___ Supplied records
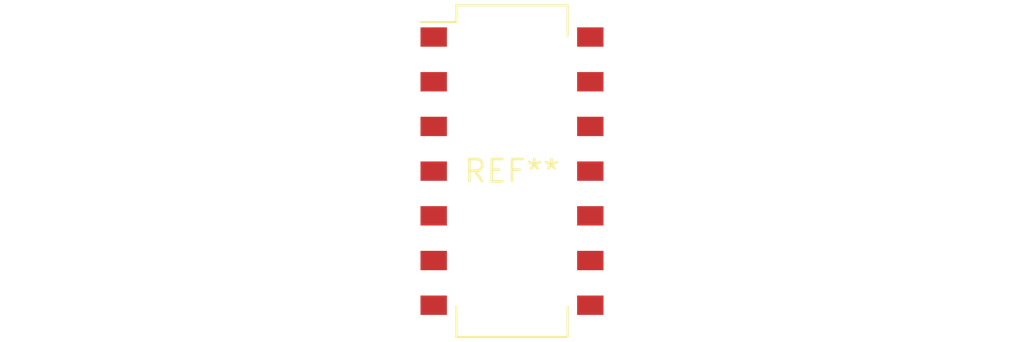
<source format=kicad_pcb>
(kicad_pcb (version 20240108) (generator pcbnew)

  (general
    (thickness 1.6)
  )

  (paper "A4")
  (layers
    (0 "F.Cu" signal)
    (31 "B.Cu" signal)
    (32 "B.Adhes" user "B.Adhesive")
    (33 "F.Adhes" user "F.Adhesive")
    (34 "B.Paste" user)
    (35 "F.Paste" user)
    (36 "B.SilkS" user "B.Silkscreen")
    (37 "F.SilkS" user "F.Silkscreen")
    (38 "B.Mask" user)
    (39 "F.Mask" user)
    (40 "Dwgs.User" user "User.Drawings")
    (41 "Cmts.User" user "User.Comments")
    (42 "Eco1.User" user "User.Eco1")
    (43 "Eco2.User" user "User.Eco2")
    (44 "Edge.Cuts" user)
    (45 "Margin" user)
    (46 "B.CrtYd" user "B.Courtyard")
    (47 "F.CrtYd" user "F.Courtyard")
    (48 "B.Fab" user)
    (49 "F.Fab" user)
    (50 "User.1" user)
    (51 "User.2" user)
    (52 "User.3" user)
    (53 "User.4" user)
    (54 "User.5" user)
    (55 "User.6" user)
    (56 "User.7" user)
    (57 "User.8" user)
    (58 "User.9" user)
  )

  (setup
    (pad_to_mask_clearance 0)
    (pcbplotparams
      (layerselection 0x00010fc_ffffffff)
      (plot_on_all_layers_selection 0x0000000_00000000)
      (disableapertmacros false)
      (usegerberextensions false)
      (usegerberattributes false)
      (usegerberadvancedattributes false)
      (creategerberjobfile false)
      (dashed_line_dash_ratio 12.000000)
      (dashed_line_gap_ratio 3.000000)
      (svgprecision 4)
      (plotframeref false)
      (viasonmask false)
      (mode 1)
      (useauxorigin false)
      (hpglpennumber 1)
      (hpglpenspeed 20)
      (hpglpendiameter 15.000000)
      (dxfpolygonmode false)
      (dxfimperialunits false)
      (dxfusepcbnewfont false)
      (psnegative false)
      (psa4output false)
      (plotreference false)
      (plotvalue false)
      (plotinvisibletext false)
      (sketchpadsonfab false)
      (subtractmaskfromsilk false)
      (outputformat 1)
      (mirror false)
      (drillshape 1)
      (scaleselection 1)
      (outputdirectory "")
    )
  )

  (net 0 "")

  (footprint "SW_DIP_SPSTx07_Slide_Omron_A6S-710x_W8.9mm_P2.54mm" (layer "F.Cu") (at 0 0))

)

</source>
______
- What you need to do -
Retype the listing exactly. Leave out its pictures.

- Written solution -
<source format=kicad_pcb>
(kicad_pcb (version 20240108) (generator pcbnew)

  (general
    (thickness 1.6)
  )

  (paper "A4")
  (layers
    (0 "F.Cu" signal)
    (31 "B.Cu" signal)
    (32 "B.Adhes" user "B.Adhesive")
    (33 "F.Adhes" user "F.Adhesive")
    (34 "B.Paste" user)
    (35 "F.Paste" user)
    (36 "B.SilkS" user "B.Silkscreen")
    (37 "F.SilkS" user "F.Silkscreen")
    (38 "B.Mask" user)
    (39 "F.Mask" user)
    (40 "Dwgs.User" user "User.Drawings")
    (41 "Cmts.User" user "User.Comments")
    (42 "Eco1.User" user "User.Eco1")
    (43 "Eco2.User" user "User.Eco2")
    (44 "Edge.Cuts" user)
    (45 "Margin" user)
    (46 "B.CrtYd" user "B.Courtyard")
    (47 "F.CrtYd" user "F.Courtyard")
    (48 "B.Fab" user)
    (49 "F.Fab" user)
    (50 "User.1" user)
    (51 "User.2" user)
    (52 "User.3" user)
    (53 "User.4" user)
    (54 "User.5" user)
    (55 "User.6" user)
    (56 "User.7" user)
    (57 "User.8" user)
    (58 "User.9" user)
  )

  (setup
    (pad_to_mask_clearance 0)
    (pcbplotparams
      (layerselection 0x00010fc_ffffffff)
      (plot_on_all_layers_selection 0x0000000_00000000)
      (disableapertmacros false)
      (usegerberextensions false)
      (usegerberattributes false)
      (usegerberadvancedattributes false)
      (creategerberjobfile false)
      (dashed_line_dash_ratio 12.000000)
      (dashed_line_gap_ratio 3.000000)
      (svgprecision 4)
      (plotframeref false)
      (viasonmask false)
      (mode 1)
      (useauxorigin false)
      (hpglpennumber 1)
      (hpglpenspeed 20)
      (hpglpendiameter 15.000000)
      (dxfpolygonmode false)
      (dxfimperialunits false)
      (dxfusepcbnewfont false)
      (psnegative false)
      (psa4output false)
      (plotreference false)
      (plotvalue false)
      (plotinvisibletext false)
      (sketchpadsonfab false)
      (subtractmaskfromsilk false)
      (outputformat 1)
      (mirror false)
      (drillshape 1)
      (scaleselection 1)
      (outputdirectory "")
    )
  )

  (net 0 "")

  (footprint "SW_DIP_SPSTx07_Slide_Omron_A6S-710x_W8.9mm_P2.54mm" (layer "F.Cu") (at 0 0))

)

</source>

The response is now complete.